• [EXERCISE]:
Where does the word "Bound" appear in the data? Copy every line that holds it.

*** SOURCE MATERIAL Section Begins ***

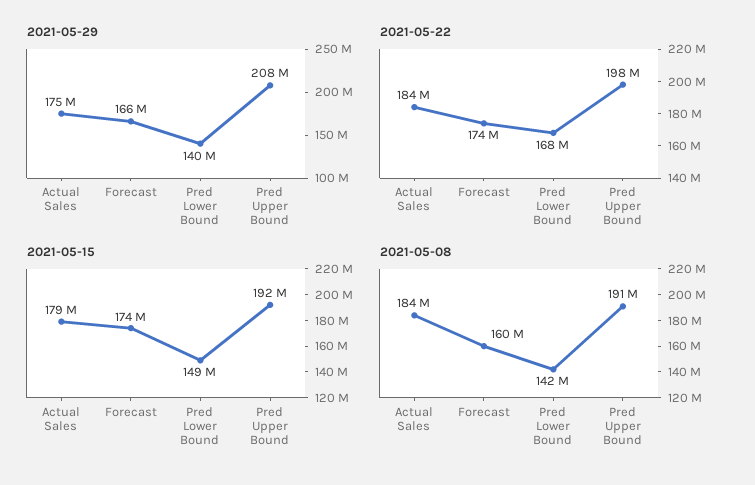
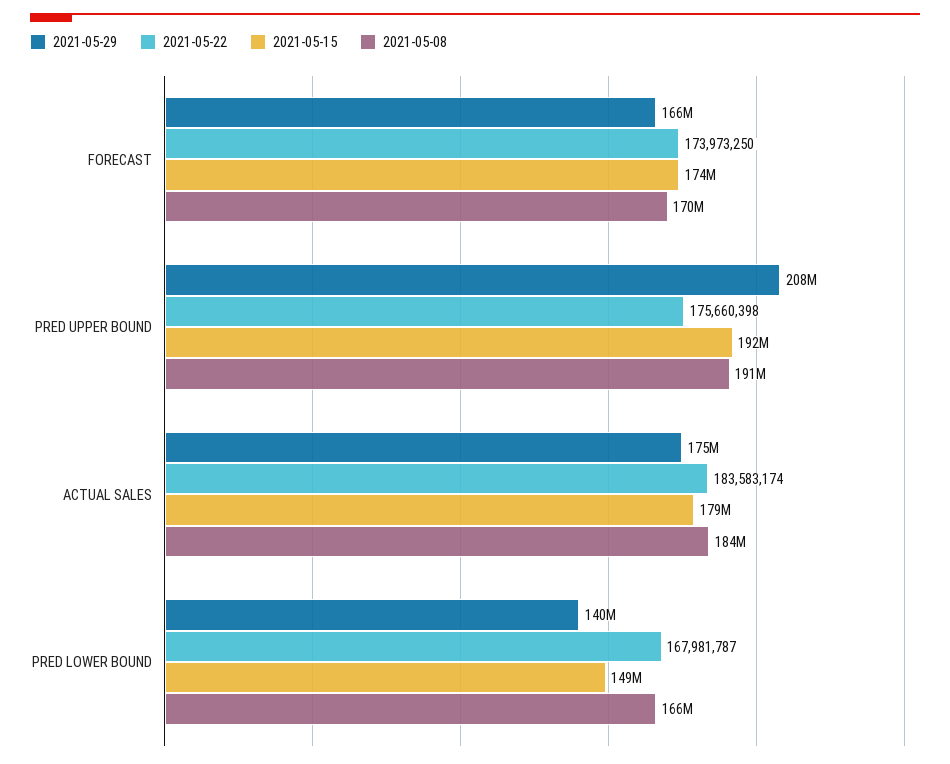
2021-05-22, Pred Upper Bound: 198000000 -> 175660398
2021-05-08, Forecast: 160000000 -> 170000000
2021-05-08, Pred Lower Bound: 142000000 -> 166000000

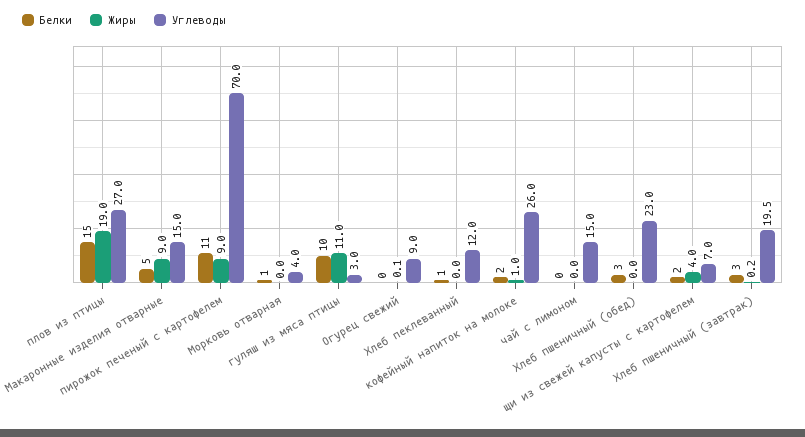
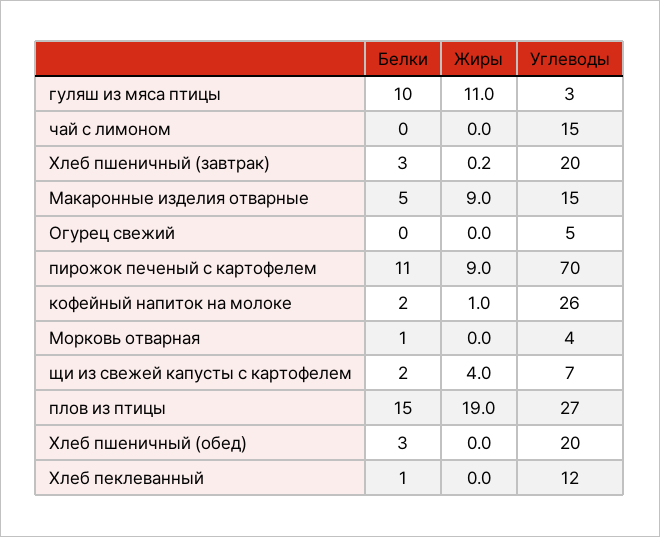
Жиры, Огурец свежий: 0.1 -> 0
Углеводы, Огурец свежий: 9 -> 5
Углеводы, Хлеб пшеничный (обед): 23 -> 20

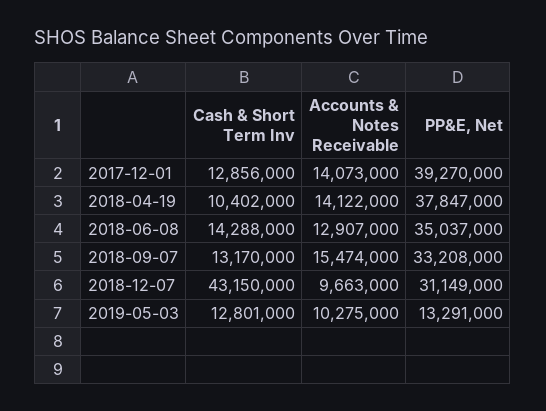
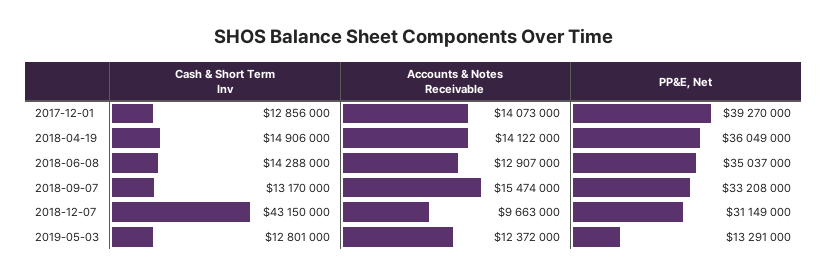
Cash & Short Term Inv, 2018-04-19: 10402000 -> 14906000
PP&E, Net, 2018-04-19: 37847000 -> 36049000
Accounts & Notes Receivable, 2019-05-03: 10275000 -> 12372000

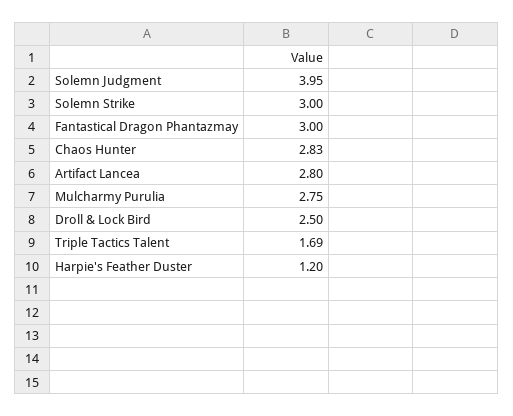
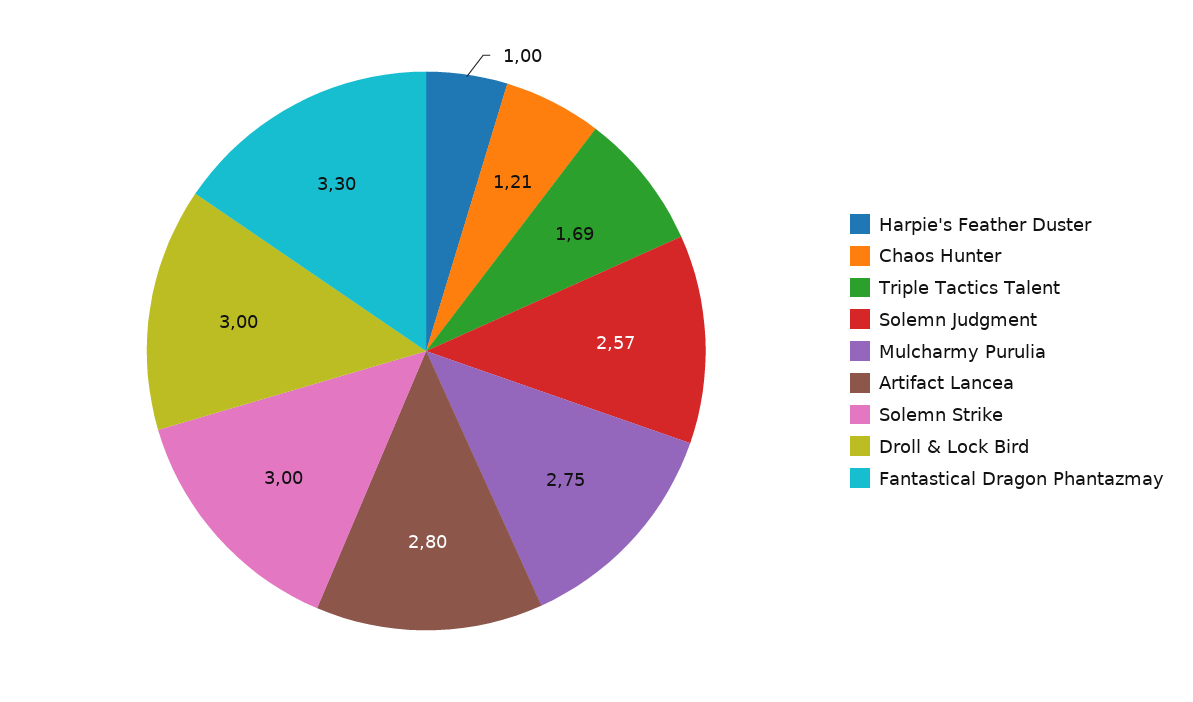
Solemn Judgment: 3.95 -> 2.57
Fantastical Dragon Phantazmay: 3 -> 3.3
Chaos Hunter: 2.83 -> 1.21
Droll & Lock Bird: 2.5 -> 3
Harpie's Feather Duster: 1.2 -> 1

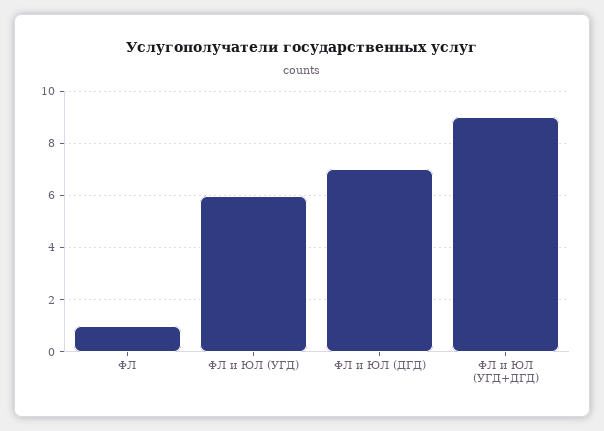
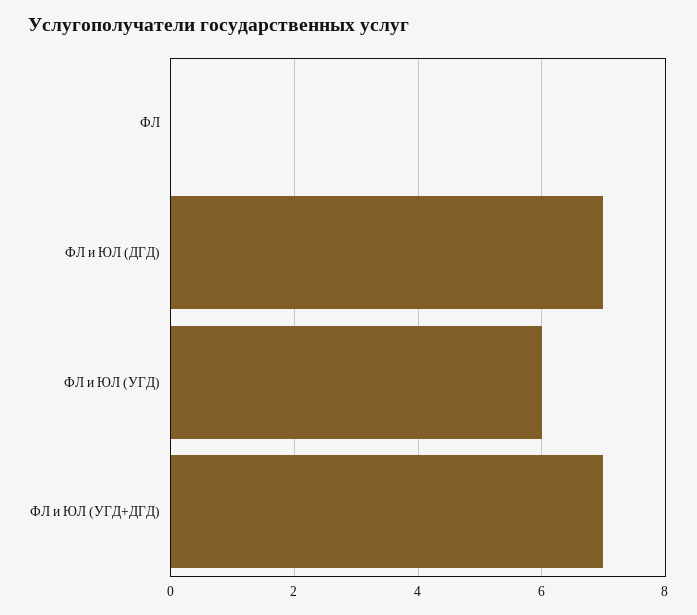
ФЛ: 1 -> 0
ФЛ и ЮЛ (УГД+ДГД): 9 -> 7

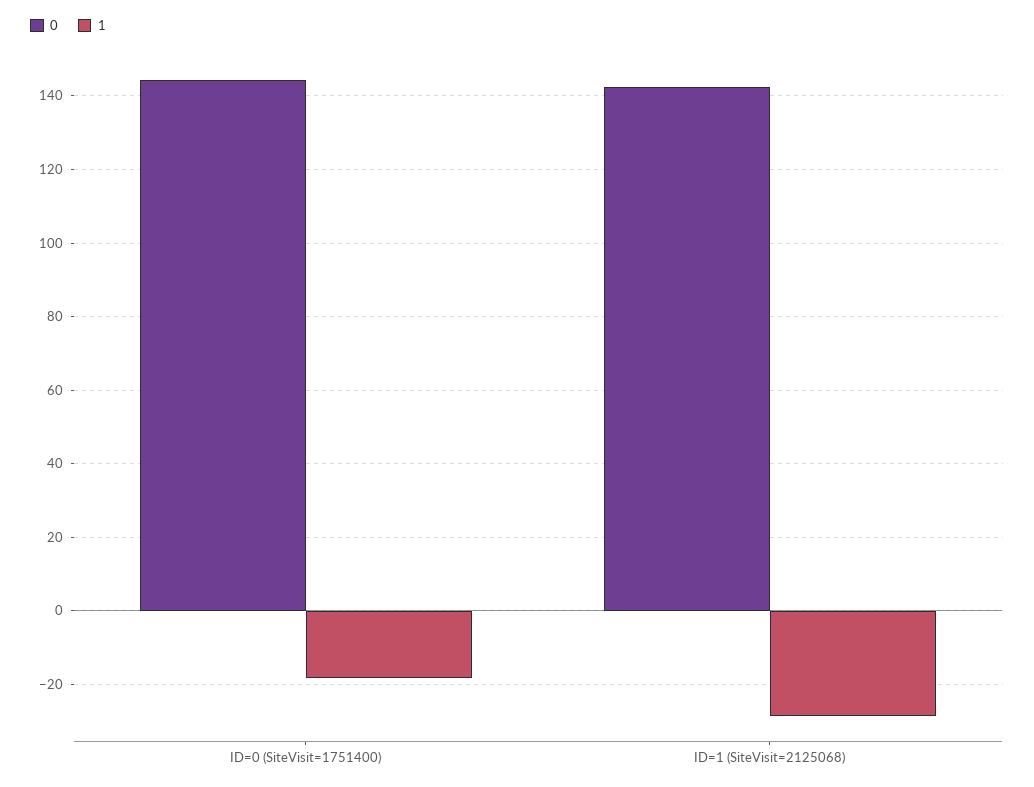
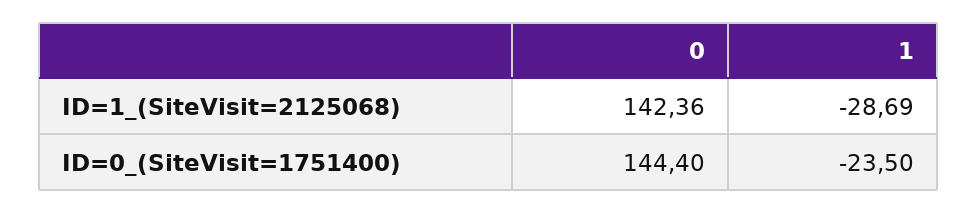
1, ID=0 (SiteVisit=1751400): -18 -> -23.5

*** SOURCE MATERIAL Section Ends ***

• [REPLY TO THE TASK]:
2021-05-22, Pred Upper Bound: 198000000 -> 175660398
2021-05-08, Pred Lower Bound: 142000000 -> 166000000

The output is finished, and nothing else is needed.